Records for this task:
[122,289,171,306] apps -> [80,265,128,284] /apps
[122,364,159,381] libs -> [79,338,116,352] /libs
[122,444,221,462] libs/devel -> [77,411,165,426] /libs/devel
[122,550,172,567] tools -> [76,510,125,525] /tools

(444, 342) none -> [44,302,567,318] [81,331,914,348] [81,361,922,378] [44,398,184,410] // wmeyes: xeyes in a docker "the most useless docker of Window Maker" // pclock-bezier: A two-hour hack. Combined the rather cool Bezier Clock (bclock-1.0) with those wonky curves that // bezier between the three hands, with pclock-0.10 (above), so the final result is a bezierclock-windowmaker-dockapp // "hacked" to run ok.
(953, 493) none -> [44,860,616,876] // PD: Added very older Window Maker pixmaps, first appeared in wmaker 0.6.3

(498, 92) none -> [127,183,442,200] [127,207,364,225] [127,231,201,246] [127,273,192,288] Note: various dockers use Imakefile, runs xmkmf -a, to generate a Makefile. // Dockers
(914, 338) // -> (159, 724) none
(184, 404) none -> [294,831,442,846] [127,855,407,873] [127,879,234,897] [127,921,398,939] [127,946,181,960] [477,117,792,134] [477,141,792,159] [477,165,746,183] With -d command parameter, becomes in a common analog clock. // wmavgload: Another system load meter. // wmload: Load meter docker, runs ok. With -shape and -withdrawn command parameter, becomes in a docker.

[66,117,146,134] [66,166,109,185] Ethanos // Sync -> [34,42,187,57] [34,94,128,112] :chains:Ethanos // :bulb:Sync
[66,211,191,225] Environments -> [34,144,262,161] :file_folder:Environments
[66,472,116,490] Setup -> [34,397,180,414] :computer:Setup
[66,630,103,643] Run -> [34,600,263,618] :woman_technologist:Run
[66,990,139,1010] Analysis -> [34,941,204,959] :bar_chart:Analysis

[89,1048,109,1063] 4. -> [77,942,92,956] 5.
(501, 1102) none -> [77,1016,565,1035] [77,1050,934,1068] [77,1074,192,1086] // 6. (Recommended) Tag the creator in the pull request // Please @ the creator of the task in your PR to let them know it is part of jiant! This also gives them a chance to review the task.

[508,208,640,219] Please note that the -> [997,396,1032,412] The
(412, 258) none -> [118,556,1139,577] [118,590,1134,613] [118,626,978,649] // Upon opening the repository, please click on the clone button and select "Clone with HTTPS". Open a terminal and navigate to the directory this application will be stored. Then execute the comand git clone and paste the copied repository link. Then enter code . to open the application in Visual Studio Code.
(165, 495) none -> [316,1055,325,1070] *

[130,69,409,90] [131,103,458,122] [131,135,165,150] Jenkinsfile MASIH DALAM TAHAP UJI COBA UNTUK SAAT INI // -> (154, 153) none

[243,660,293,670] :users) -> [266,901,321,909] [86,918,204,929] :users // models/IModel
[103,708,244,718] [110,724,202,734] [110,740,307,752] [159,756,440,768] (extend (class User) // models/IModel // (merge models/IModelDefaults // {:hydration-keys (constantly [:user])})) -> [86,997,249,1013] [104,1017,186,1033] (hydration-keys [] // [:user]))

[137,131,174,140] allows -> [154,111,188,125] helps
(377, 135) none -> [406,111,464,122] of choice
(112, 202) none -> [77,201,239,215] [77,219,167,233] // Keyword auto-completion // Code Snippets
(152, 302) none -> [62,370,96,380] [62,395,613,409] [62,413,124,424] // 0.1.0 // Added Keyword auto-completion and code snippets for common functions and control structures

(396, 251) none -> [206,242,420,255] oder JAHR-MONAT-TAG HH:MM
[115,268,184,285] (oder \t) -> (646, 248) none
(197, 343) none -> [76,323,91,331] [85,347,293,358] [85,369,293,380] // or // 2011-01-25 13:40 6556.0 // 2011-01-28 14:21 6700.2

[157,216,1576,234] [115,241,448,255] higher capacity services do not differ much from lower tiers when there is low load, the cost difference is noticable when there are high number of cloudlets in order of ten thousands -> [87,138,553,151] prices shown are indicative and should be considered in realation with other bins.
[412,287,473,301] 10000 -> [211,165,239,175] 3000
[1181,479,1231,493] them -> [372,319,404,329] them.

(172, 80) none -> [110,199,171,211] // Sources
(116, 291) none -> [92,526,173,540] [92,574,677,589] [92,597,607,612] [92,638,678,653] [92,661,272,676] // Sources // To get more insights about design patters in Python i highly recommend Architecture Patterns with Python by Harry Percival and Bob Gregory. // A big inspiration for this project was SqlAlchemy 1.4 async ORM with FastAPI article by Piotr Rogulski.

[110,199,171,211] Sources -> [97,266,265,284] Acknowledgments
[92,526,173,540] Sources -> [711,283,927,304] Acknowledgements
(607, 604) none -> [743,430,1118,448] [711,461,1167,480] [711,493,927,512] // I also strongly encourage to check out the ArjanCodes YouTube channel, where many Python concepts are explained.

Directions:
Across the records above, how many lines does the word "libs" appear on? Reply with the number only.

Exercise solution:
2